Hyperliquid's $645M HYPE Unlock Lands July 6. Its Buyback Fund Already Holds 4.6 Times That
— By Tony Rabbit in News

Hyperliquid unlocks 9.92 million HYPE to contributors on July 6. We read the on-chain balances: the protocol's buyback fund already holds about 4.6 times that amount, and June's identical unlock did not trigger the selloff many feared.
Hyperliquid, the dominant on-chain perpetuals exchange, releases another 9.92 million HYPE to its core contributors on July 6, a tranche worth roughly $645 million to $690 million depending on the price. Unlock days come with a familiar fear: a wall of newly liquid tokens hitting the market. So we did the arithmetic that most of the coverage skips, pulling the actual balances from Hyperliquid to answer one question. How big is this unlock next to the structural buying that is already there to meet it? The short version: the protocol's own buyback fund holds about 4.6 times more HYPE than the entire July 6 unlock will release.
How we measured this
- Balances read directly from Hyperliquid's on-chain token data for HYPE (its non-circulating holder list), with HYPE priced near $69.84.
- The Assistance Fund is the protocol address that converts trading fees into HYPE, at 0xfefe...fefe.
- Unlock size, schedule and buyback pace are from Hyperliquid disclosures and unlock trackers; dollar values move with price and are a snapshot.
The unlock, in proportion
The July 6 release is 9.92 million HYPE. That is a real number, and it recurs: this is one of a series of monthly unlocks to core contributors on a vesting schedule that runs through 2026, each tranche the same 9.92 million size, about 1% of the roughly 953 million to 1 billion max supply. Framed alone, "$645 million unlocking" sounds like a flood. Framed against the rest of the token's balance sheet, it is a trickle.
Here is what the on-chain holder data actually shows. The Hyper Foundation address holds about 241.5 million HYPE, all non-circulating. Another roughly 413 million HYPE sits in future emissions that have not been issued at all. And the protocol's Assistance Fund, the address that turns trading fees into HYPE, holds about 45.65 million HYPE, worth around $3.19 billion at current prices. That single fund holds about 4.6 times as much HYPE as the July 6 unlock will release. The tokens coming loose on July 6 are small against the tokens the protocol has already pulled out of circulation.
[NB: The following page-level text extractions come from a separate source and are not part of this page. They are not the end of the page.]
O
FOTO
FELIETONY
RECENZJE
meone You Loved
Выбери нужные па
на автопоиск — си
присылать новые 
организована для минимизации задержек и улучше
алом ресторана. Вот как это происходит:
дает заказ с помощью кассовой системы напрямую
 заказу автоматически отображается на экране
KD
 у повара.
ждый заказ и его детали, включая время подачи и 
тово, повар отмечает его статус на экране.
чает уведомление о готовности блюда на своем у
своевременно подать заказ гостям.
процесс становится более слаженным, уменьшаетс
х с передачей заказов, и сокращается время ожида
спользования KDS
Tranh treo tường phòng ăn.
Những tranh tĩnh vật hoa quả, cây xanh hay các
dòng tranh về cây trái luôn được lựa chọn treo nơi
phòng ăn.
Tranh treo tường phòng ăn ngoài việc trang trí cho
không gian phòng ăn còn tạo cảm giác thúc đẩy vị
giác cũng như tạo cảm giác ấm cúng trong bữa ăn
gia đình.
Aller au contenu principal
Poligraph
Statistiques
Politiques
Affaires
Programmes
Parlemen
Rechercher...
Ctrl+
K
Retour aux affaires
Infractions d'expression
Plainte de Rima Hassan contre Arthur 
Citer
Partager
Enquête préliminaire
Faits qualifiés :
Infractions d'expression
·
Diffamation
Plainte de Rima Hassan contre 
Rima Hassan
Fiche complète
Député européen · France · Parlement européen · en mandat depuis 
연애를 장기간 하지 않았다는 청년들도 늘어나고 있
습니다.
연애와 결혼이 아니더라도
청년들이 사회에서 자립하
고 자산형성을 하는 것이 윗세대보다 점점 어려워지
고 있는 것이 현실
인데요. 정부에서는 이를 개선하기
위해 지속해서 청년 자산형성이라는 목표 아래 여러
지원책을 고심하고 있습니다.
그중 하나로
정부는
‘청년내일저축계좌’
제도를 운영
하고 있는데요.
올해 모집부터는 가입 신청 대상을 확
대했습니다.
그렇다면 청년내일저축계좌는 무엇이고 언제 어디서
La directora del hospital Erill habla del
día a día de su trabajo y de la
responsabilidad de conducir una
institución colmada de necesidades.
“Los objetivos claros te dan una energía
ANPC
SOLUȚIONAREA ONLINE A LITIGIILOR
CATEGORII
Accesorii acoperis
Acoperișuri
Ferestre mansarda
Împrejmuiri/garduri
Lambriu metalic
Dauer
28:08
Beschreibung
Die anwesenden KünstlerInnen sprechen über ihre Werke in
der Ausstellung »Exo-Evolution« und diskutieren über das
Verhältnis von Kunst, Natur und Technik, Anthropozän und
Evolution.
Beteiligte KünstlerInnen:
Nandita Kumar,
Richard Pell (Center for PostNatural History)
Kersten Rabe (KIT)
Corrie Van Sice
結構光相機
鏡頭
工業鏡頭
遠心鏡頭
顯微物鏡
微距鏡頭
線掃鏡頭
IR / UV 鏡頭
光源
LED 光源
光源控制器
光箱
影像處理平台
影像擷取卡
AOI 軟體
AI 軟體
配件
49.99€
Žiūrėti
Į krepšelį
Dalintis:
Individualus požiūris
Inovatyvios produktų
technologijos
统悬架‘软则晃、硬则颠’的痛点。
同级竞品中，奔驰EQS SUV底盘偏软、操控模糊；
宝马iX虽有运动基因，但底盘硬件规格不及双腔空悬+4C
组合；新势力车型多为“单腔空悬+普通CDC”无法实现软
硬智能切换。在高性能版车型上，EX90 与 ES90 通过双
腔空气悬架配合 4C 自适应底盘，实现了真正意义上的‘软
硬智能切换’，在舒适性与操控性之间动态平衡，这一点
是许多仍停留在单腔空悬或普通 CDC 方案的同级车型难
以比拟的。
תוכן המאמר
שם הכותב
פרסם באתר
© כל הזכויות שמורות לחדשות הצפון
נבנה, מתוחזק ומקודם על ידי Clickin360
The buyback machine keeps eating supply
The Assistance Fund is not a static treasury, it is a mechanism. Hyperliquid routes the large majority of its trading fees, reported at around 97% to 99%, into buying HYPE on the open market, and those tokens are recognized as removed from circulation. That is why the fund's balance has climbed to about 45.65 million HYPE. The pace is enormous, even as it cools: buybacks ran near $317 million in the third quarter of 2025, about $255 million in the fourth, and roughly $192 million in the first quarter of 2026, on the order of $2 million of mechanical HYPE buying per day at recent volumes. A monthly contributor unlock lands into a market that has a standing, fee-funded bid underneath it. To understand why supply mechanics like this matter more than headline price, our explainer on market cap, FDV and circulating supply is a useful primer, and our guide to perp DEX tokens covers how these venues capture value.
Unlocked does not mean sold
The other half of the picture is behavior, and June gave a clean test. The June 6 unlock was the same 9.92 million HYPE, worth about $565 million at the time. The feared dump did not come. On-chain, contributors largely restaked their tokens back into the protocol to earn fees rather than sending them to exchanges, and HYPE went on to set a fresh all-time high of $76.70 on June 16, roughly ten days after the unlock. One month is not a guarantee, but it is a data point, and it points the opposite way from the "unlock equals crash" reflex.
None of this makes HYPE risk-free. The real risk is not the size of the unlock, it is a change in behavior: if contributors break the June pattern and route tokens to exchanges this time, the standing buyback bid would be tested in a way it was not last month. That is exactly the kind of thing worth watching on-chain in the days after July 6, tracking whether the freshly unlocked wallets move toward exchange deposit addresses or back into staking. It is the same discipline we apply to any token, and the same reason to screen holdings and flows with tools like the Token Safety Checker rather than trading on a headline. For context on how we read events like this, see our on-chain breakdown of Aave's launch on Monad.
Methodology and disclaimer: HYPE holder balances (Assistance Fund about 45.65M, Hyper Foundation about 241.5M, future emissions about 413M) were read from Hyperliquid's on-chain token data with HYPE priced near $69.84; dollar values are a snapshot and move with price. The Assistance Fund address is 0xfefefefefefefefefefefefefefefefefefefefe, which converts protocol fees to HYPE. The 9.92 million July 6 unlock, the monthly vesting schedule, the quarterly buyback figures (about $317M, $255M and $192M for Q3 2025 through Q1 2026) and the June 16 all-time high of $76.70 are drawn from Hyperliquid disclosures, unlock trackers and market data. This article is for information only and is not financial advice.